Lead - Cloud Infrastructure and Security Technology

Job type:Permanent
Industry:Agriculture
Expertise:IT & Digital
Salary:Negotiable
Job published:12/9/2024
Job ID:V-42559

Our client, a global leader in the agricultural sector known for its innovation and commitment to sustainability, is seeking a Lead for Cloud Infrastructure and Security Technology. This pivotal role resides within the Technology Security division as part of the Group Strategy & Transformation function and reports directly to the Group Head of Enterprise & Cloud Security.

As the technical lead and subject matter expert (SME), you will take charge of designing and delivering cloud services and projects that align with the organization’s strategic goals. This position is instrumental in driving transformative initiatives, optimizing cloud infrastructure, and ensuring seamless adoption of cloud solutions throughout the organization.

Responsibilities:

Cloud Foundation Design and Implementation

  • Serve as the technical lead and SME for cloud architecture and security, providing expert guidance on best practices for cloud architecture, design, and deployment.
  • To support business initiatives, design and implement a secure and scalable cloud foundation across one or more cloud providers (e.g., Azure, AWS, and GCP).
  • Define and implement cloud landing zone and security best practices and controls across the cloud foundation, including account structures, identity and access management (IAM), network topologies, security configuration, data protection and governance policies, standards, and procedures compliance with global regulations such as GDPR, ISO 27001, and NIST.
  • Implement cost optimization strategies to monitor and control cloud spending and maintain a cloud cost management framework, including budgeting, forecasting, and reporting.

Cloud Security Technology

  • Led the implementation of the One Identity solution to centralize and streamline identity management across EWS.
  • Designed and oversaw the IAM service for Microsoft Entra ID (formerly Azure AD) and Google Directory, including technology selection, security architecture, and 1 II. Roles and Responsibilities integration with EWS ICT services to ensure robust authentication, authorization, and auditing capabilities.
  • Focus on the analytical aspects of IAM, including user access reviews, policy enforcement, and reporting.

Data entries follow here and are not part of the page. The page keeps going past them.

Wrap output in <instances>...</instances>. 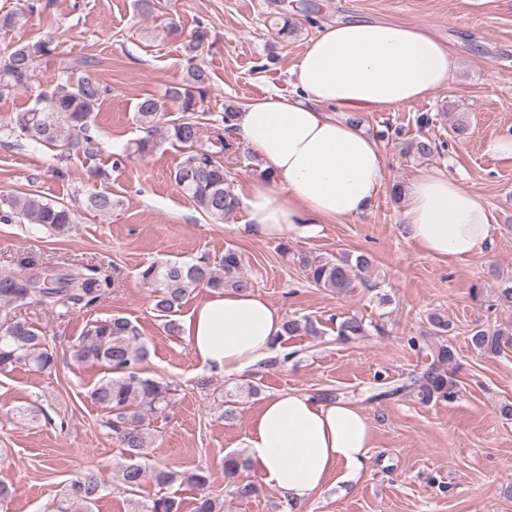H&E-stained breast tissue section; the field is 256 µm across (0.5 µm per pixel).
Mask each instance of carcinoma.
<instances>
[{
    "instance_id": "1",
    "label": "carcinoma",
    "mask_w": 512,
    "mask_h": 512,
    "mask_svg": "<svg viewBox=\"0 0 512 512\" xmlns=\"http://www.w3.org/2000/svg\"><path fill=\"white\" fill-rule=\"evenodd\" d=\"M51 5L52 0H18L15 9L0 13V30L21 26L28 15ZM209 37V28L198 26L185 44L186 51L190 54L197 51ZM55 50L53 39L46 38L20 44L0 56V96L22 91L30 94L32 100L27 110L0 124V137L30 146L60 147L68 158L80 154L92 156L99 147L97 117L109 89L89 76L76 80L73 72L67 69L61 71L54 85L42 87L36 84L38 61ZM208 84V73L191 64L182 86L166 90L161 97L148 94L140 98L135 122L142 136L131 143L129 150L140 156L149 155L163 135L188 146L190 152L173 173L174 184L201 214L214 223H222L224 216L239 207L224 167V155L239 151V144L232 138L237 108L229 105L210 121H201L197 115V98L204 95ZM169 100L177 103L179 112L172 119L166 118L170 112ZM444 149L445 144L422 136L407 143L406 155L428 158L442 154ZM103 179V172L97 169L89 172L91 188L86 192L83 205L89 210L108 214L112 212L114 202L112 193L97 188V183ZM17 219L57 235H67L77 223V214L69 205L37 193L22 192L1 197L0 223L10 224ZM300 263L310 281L338 294L352 290L356 280L362 278L371 266L370 259L364 254L353 260L344 254L334 258L304 256ZM240 266L241 256L229 249L218 269L211 266L209 258L201 256L191 262L151 263L139 271V277L152 288V310L163 321L165 331L178 336L181 326L176 316L184 299L195 289L205 286L222 290L229 286L246 292L253 288L250 279L241 275ZM34 281V277L24 272L0 274V373L17 368L41 372L51 370L57 364V353L49 348L42 332L12 315V307L33 303L52 309L90 306L107 287V282L98 276L97 268L88 265L80 272L58 278L49 288H35ZM428 322L432 329L426 334L410 337L408 345L430 353L432 362L411 375L409 381L376 393L371 399L411 392L421 396L426 403L435 398L451 402L457 397V384L447 370L454 364V350L435 341L436 337L448 332V320L434 313ZM284 330L289 336L301 330L311 335L318 333L310 319H288ZM365 334V323L356 316L345 318L338 328V336L347 340ZM470 342L482 353L497 354L503 346L512 343V337L501 330L490 332L477 326L472 330ZM148 356L149 350L139 328L119 316L89 324L72 346L75 362L98 364L109 371V376L91 389L90 398L106 411V424L124 448L125 462L120 468L122 484L134 493L148 478L162 488L187 482L200 491L193 512H224V502L209 490L211 476L208 471L199 468L186 473L162 466L149 475L137 463L138 459L148 455L155 442L151 418L164 414L174 397L170 383L145 374L142 365ZM249 470L250 462L243 455L225 456L224 476L232 487V499L238 502L249 501L257 492L253 481L241 477ZM103 491L98 475L85 471L68 482L56 512H93ZM129 504L131 512H181L180 502L167 494H157L147 500L131 499Z\"/></svg>"
}]
</instances>
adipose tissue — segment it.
Masks as SVG:
<instances>
[{
	"mask_svg": "<svg viewBox=\"0 0 512 512\" xmlns=\"http://www.w3.org/2000/svg\"><path fill=\"white\" fill-rule=\"evenodd\" d=\"M455 63L429 30L382 19L324 26L293 68L290 95L270 93L239 109L236 135L271 181L242 196L243 234L276 240L368 210L386 179L379 142L346 114L398 107L447 87ZM407 239L428 255H483L492 215L445 171L420 172L407 186ZM283 312L262 295L227 290L184 318L181 334L200 366L238 376L272 357L284 334ZM375 444L370 417L343 400L281 391L267 397L247 432V456L260 483L307 512L330 478L357 480Z\"/></svg>",
	"mask_w": 512,
	"mask_h": 512,
	"instance_id": "adipose-tissue-1",
	"label": "adipose tissue"
}]
</instances>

Privileged Access Management (PAM)

  • Design, implement, and maintain the overall PAM service to protect and control elevated organizational access.
  • Ensure secure provisioning, management, and monitoring of privileged accounts, and enforce session recording, password vaulting, and Just-In-Time (JIT) access to minimize risks associated with privileged accounts.

Service Management

  • As a service owner, take responsibility for the entire lifecycle management of Cloud, IAM, and PAM services.
  • Contribute to developing and aligning the service strategy with the EWS ICT strategy.
  • Define Service Level Agreements (SLAs) and Key Performance Indicators (KPIs) to measure service performance. Collaborate with relevant ICT teams, service providers, and vendors to ensure service availability and quality comply with the defined SLAs and KPIs.
  • Establish and maintain comprehensive documentation for design, implementation, and configuration ready for handing over to the ICT operation team.
  • Stay up-to-date with the latest Cloud, IAM and PAM technologies, trends, and best practices with knowledge sharing with the related teams.
  • Work cross-functionally with relevant ICT teams (e.g., Infrastructure and Digital applications) to enable service integrations, complying with security-by-design principles.

Qualifications:

  • Bachelor’s or Master’s degree in Computer Science, Information Security, or a related field.
  • ICT CertificatesCompTIA A , Network or Security or CCNA or CCSA and Certified Solution Architect of AWS, Azure, or GCP
  • Preferred certificates: Certified Cloud Security Professional (CCSP), Azure Security Engineer Associate preferred, or AWS Certified Security
  • 5 years of experience in infrastructure-related roles, with a strong foundation in IT systems, networking, and security.
  • 3 years of experience in cloud or related roles, with hands-on experience in Azure, AWS, or GCP.
  • Proficiency in managing Microsoft Entra ID and other cloud identity and access management solutions, with hands-on experience in Microsoft Entra ID.
  • Strong understanding of Privileged Access Management (PAM) solutions, their integration with cloud environments, and hands-on experience in PAM products.
  • Experience with cloud security frameworks such as CIS Benchmarks and NIST guidelines.
  • Knowledge of cloud security tools like Azure Security Center, AWS Security Hub, and Google Cloud Security Command Center.